For the second straight year, the world heads into fall and winter with a La Nina weather event. This would tend to dry out parts of an already parched and fiery American West and boost an already busy Atlantic hurricane season.
Just five months after the end of a La Nina that started in September 2020, the U.S. National Oceanic and Atmospheric Administration announced a new cooling of the Pacific is underway.
La Nina’s natural cooling of parts of the Pacific is the flip side of a warmer El Nino pattern and sets in motion changes to the world’s weather for months and sometimes years. But the changes vary from place to place and aren’t certainties, just tendencies.

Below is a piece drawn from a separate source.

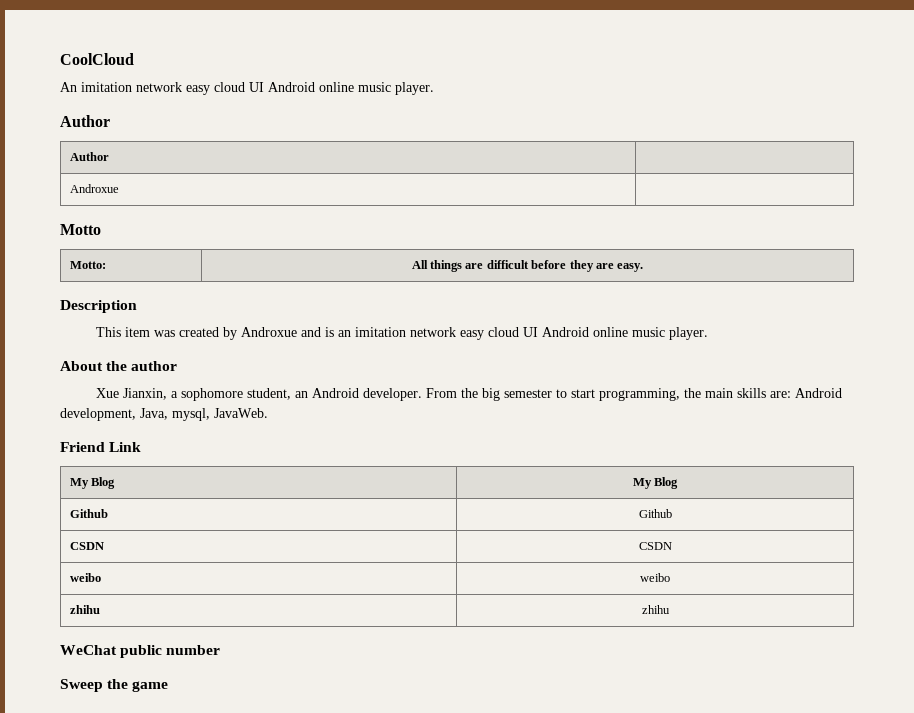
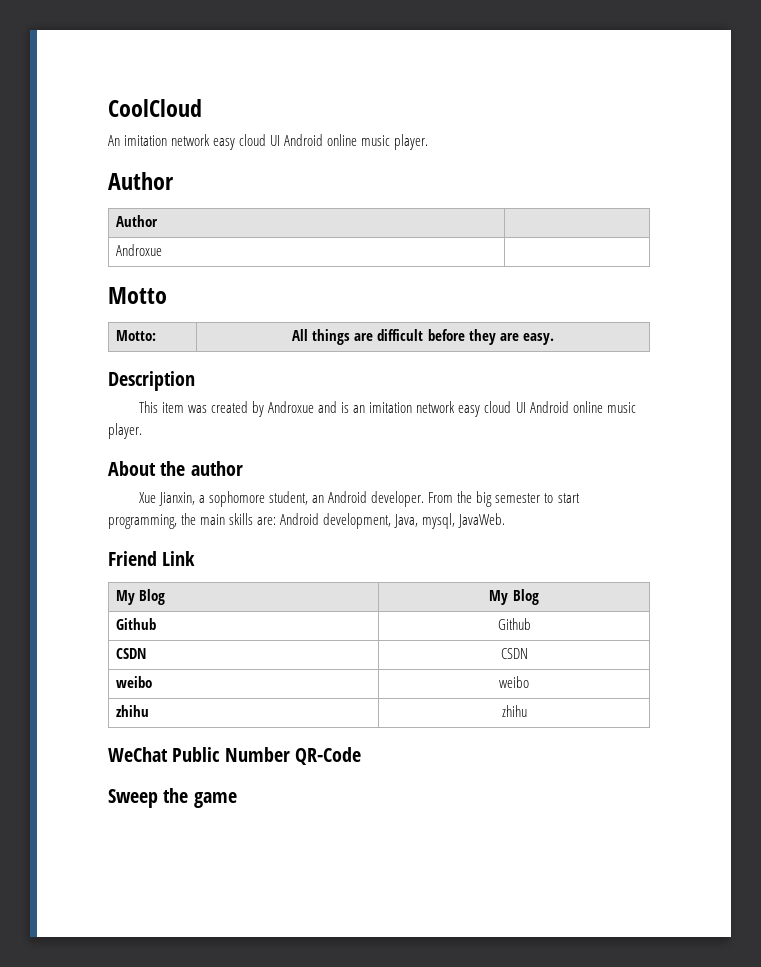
[120,645,221,658] public number -> [172,747,362,765] Public Number QR-Code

La Ninas tend to cause more agricultural and drought damage to the United States than El Ninos and neutral conditions, according to a 1999 study. That study found La Ninas in general cause $2.2 billion to $6.5 billion in damage to the U.S. agriculture.
HOW STRONG AND HOW LONG WILL IT LAST?
There’s a 57% chance this will be a moderate La Nina and only 15% that it will be strong, said Mike Halpert, deputy director of NOAA’s Climate Prediction Center. He said it is unlikely to be as strong as last year’s because the second year of back-to-back La Ninas usually doesn’t quite measure up to the first.
This La Nina is expected to stretch through spring, Halpert said.
WHAT DOES THIS MEAN FOR THE WEST?
For the entire southern one-third of the country and especially the Southwest, a La Nina often means drier and warmer weather. The West has been experiencing a two decade-plus megadrought that’s worsened the last couple of years.
But for the Northwest — Washington, Oregon, maybe parts of Idaho and Montana — La Nina means a good chance rain and drought relief, Halpert said.
“Good for them, probably not so good for central, southern California,” Halpert said.
The Ohio Valley and Northern Plains could be wetter and cooler. La Nina winters also tend to shift snow storms more northerly in winter while places like the mid-Atlantic often don’t get blockbuster snowstorms.
WHAT ABOUT ATLANTIC HURRICANE SEASON?
During last year’s La Nina, the Atlantic set a record with 30 named storms. This year, without La Nina, the season has still been busier than normal with 20 named storms and only one name left unused on the primary storm name list: Wanda.
The last couple weeks have been quiet but “I expect it to pick up again,” Halpert said. “Just because it’s quiet now, it doesn’t mean we won’t still see more storms as we get later into October and even into November.”
La Ninas tend to make Atlantic seasons more active because one key ingredient in formation of storms is winds near the top of them. An El Nino triggers more crosswinds that decapitate storms, while a La Nina has fewer crosswinds, allowing storms to develop and grow.
WHAT ABOUT THE REST OF THE WORLD?
Much of both southeast Asia and northern Australia are wetter in La Nina — and that’s already apparent in Indonesia, Halpert said. Central Africa and southeast China tend to be drier.
Expect it to be cooler in western Canada, southern Alaska, Japan, the Korean peninsula, western Africa and southeastern Brazil.